**Directions**: In the comment below about spelling, which word is given as an exception to the rule of changing a "y" to an "i" before a suffix?

**Document passage**:
________

Have you ever heard about satellite insurance? About about an analogy?
It sounds like both have flown way over your head.
Have you ever heard about satellite insurance? About about an analogy?
It sounds like both have flown way over your head.
No, a legitimate grammar rule is to convert a "y" into an "i" when adding a suffix. A few exceptions happen also... hence why "hobbyist" is a thing.
Otherwise..... learn a little about the language you are using and realize it is convoluted and that stuff like standardized spelling is not nearly as standard as you think. Besides, you understood the context when it was originally given, or are you that clueless about context too?
That is like complaining about the difference in spelling between dwarves and dwarfs (something that JRR Tolkein himself spilled far too much ink over if you want to get into the details.... and it was Tolkein who coined "dwarfs" too). Spelling something "hobbiest" really is a valid, if perhaps from a 21st Century rather archaic way of spelling things.

________

**Supplied data**:
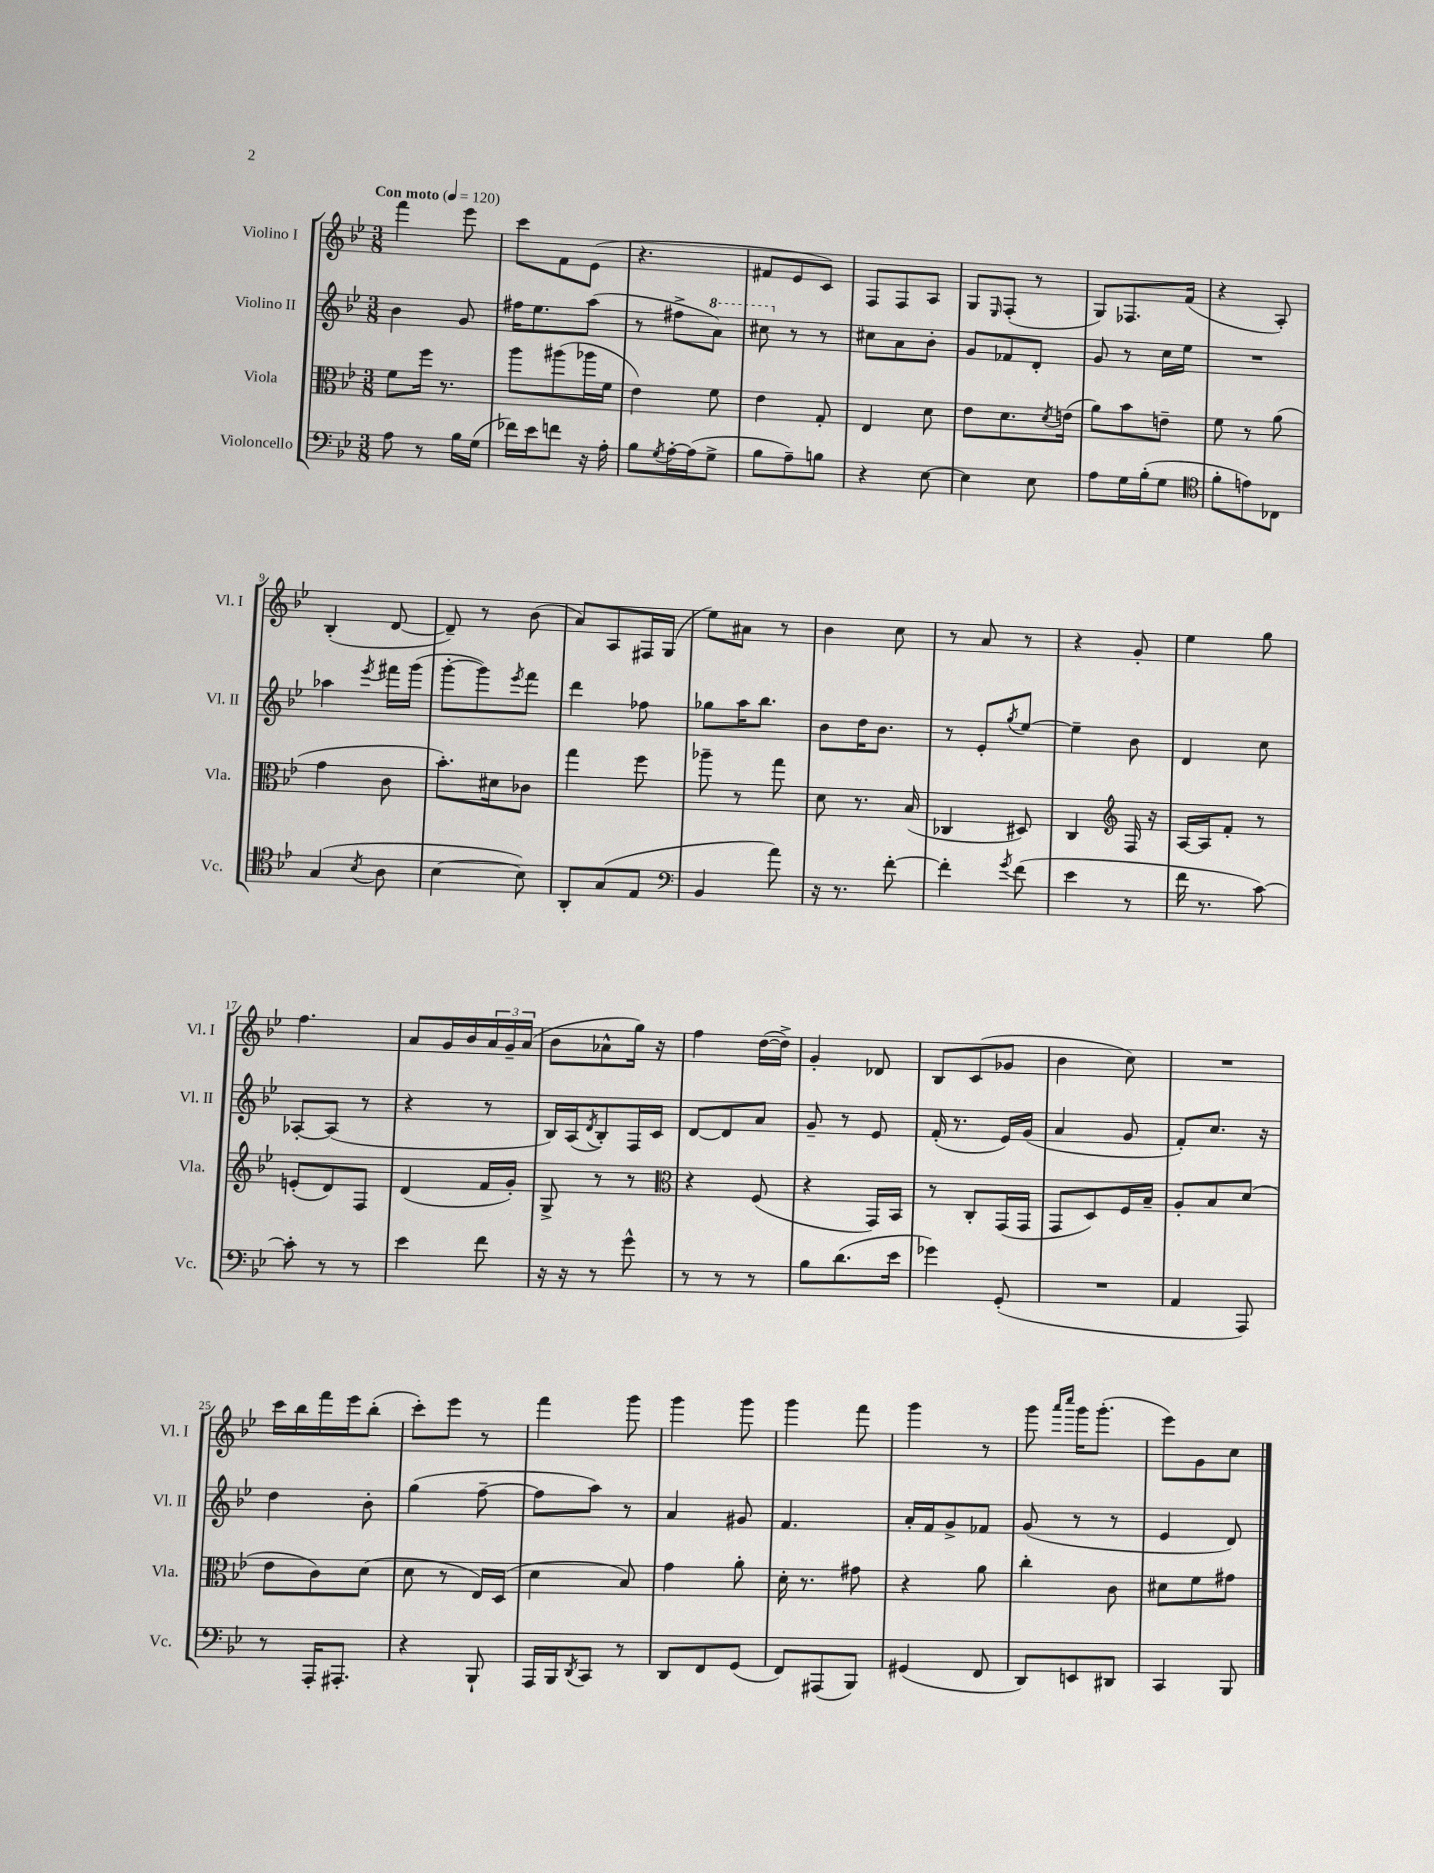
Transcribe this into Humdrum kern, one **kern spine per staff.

________

**The response**: "Hobbyist"